The struggles of humanity are timeless and teachings recorded thousands of years ago are relevant today.

I was reminded at a meeting of national faith leaders hosted by the Campaign for Healthy Kids in Washington, D.C. The meeting brought together diverse faith leaders from across the country to advocate together for an intervention to fight childhood obesity called Coordinated School Health. Although everyone's faith was different, the cause was the same -- a unified desire to promote the welfare of children.

Working to demonstrate God's love and to protect children is a common thread running through all major religions. An important theme in Christianity, Jesus cherished the lives of the poor, stating that the meek shall inherit the earth. In the New Testament, Jesus said, "Whoever receives one child like this in My name receives Me; and whoever receives Me does not receive Me, but Him who sent Me" (Mark 9:36-37). The Old Testament makes clear that children are blessings in Psalms 127:3 (NLT): "Children are a gift from the Lord; they are a reward from him." Further, Muslim believers are taught the importance of loving children through one of the most famous Hadith sayings: "He who does not show compassion to the young and respect to the elderly is not one of us."

Faith communities put these teachings into practice in their work to protect and advocate for children's interests both in the United States and abroad. The Muslim Aga Khan Development Network's education efforts provide early, elementary and secondary education to poor children in over 30 countries. The American Jewish World Service campaigns to protect children from violence in Darfur and to promote gender equality for girls in developing nations. And the Catholic Charities fights poverty in the United States, supporting families and children with direct services. In all of these instances, people of faith stand united to help children.

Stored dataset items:
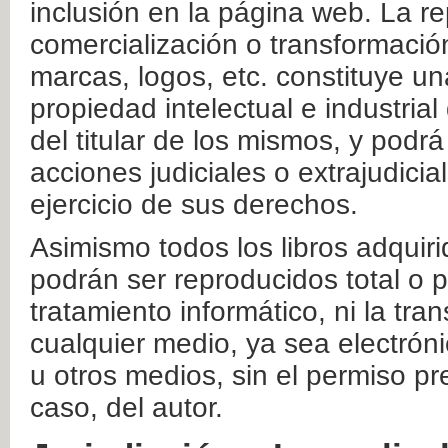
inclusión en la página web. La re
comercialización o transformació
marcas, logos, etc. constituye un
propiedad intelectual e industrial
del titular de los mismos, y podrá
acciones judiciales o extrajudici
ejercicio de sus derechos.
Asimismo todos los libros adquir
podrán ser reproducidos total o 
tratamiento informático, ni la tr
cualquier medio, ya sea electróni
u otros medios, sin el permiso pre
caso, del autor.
...
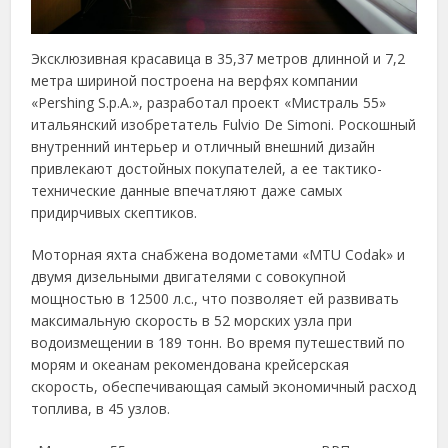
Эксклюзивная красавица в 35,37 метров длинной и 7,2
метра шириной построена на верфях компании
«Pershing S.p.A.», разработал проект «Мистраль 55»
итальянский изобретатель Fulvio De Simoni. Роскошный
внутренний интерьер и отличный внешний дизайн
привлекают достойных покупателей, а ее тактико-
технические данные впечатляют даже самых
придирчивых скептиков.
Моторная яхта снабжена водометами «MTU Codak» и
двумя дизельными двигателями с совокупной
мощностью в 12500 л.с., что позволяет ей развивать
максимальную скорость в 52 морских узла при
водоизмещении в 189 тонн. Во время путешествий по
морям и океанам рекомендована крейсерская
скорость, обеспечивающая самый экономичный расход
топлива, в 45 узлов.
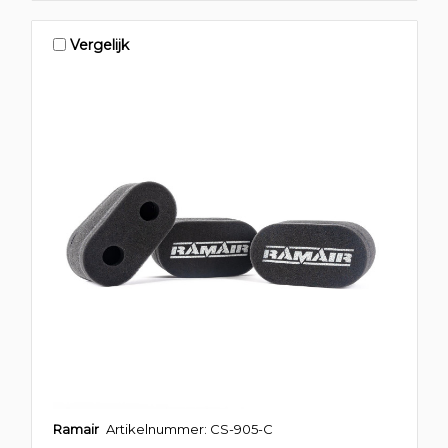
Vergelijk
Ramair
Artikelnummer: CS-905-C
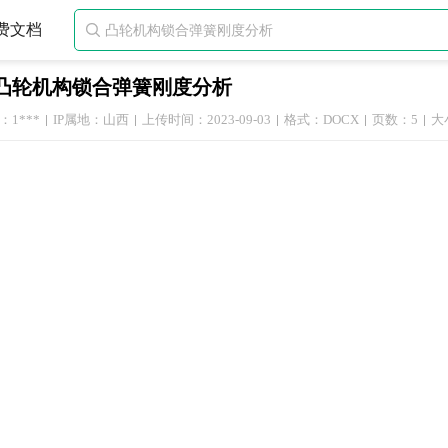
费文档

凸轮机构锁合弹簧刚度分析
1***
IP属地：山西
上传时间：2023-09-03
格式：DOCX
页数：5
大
...
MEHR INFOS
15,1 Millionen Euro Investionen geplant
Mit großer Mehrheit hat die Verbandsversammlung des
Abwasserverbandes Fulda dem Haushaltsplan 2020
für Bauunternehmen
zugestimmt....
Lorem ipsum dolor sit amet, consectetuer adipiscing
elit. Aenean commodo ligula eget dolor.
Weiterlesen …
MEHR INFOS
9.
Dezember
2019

Work instructions:
1. Answer these questions using the excerpt on faith and children:
(a) Which organization hosted the meeting of national faith leaders?
(b) Which Old Testament passage is quoted to show that children are blessings?
(c) In how many countries does the Aga Khan Development Network provide education to poor children?
2. Decide whether each statement agrees with the excerpt on faith and children, and quote the words that settle it:
(a) The meeting of faith leaders was held in Washington, D.C.
(b) The American Jewish World Service fights poverty in the United States.
(c) All the faith leaders at the meeting belonged to the same faith.

Exercise results:
1.
(a) The Campaign for Healthy Kids
(b) Psalms 127:3 (NLT)
(c) Over 30 countries

2.
(a) Yes: "hosted by the Campaign for Healthy Kids in Washington, D.C."
(b) No: "The American Jewish World Service campaigns to protect children from violence in Darfur and to promote gender equality for girls in developing nations."
(c) No: "Although everyone's faith was different, the cause was the same"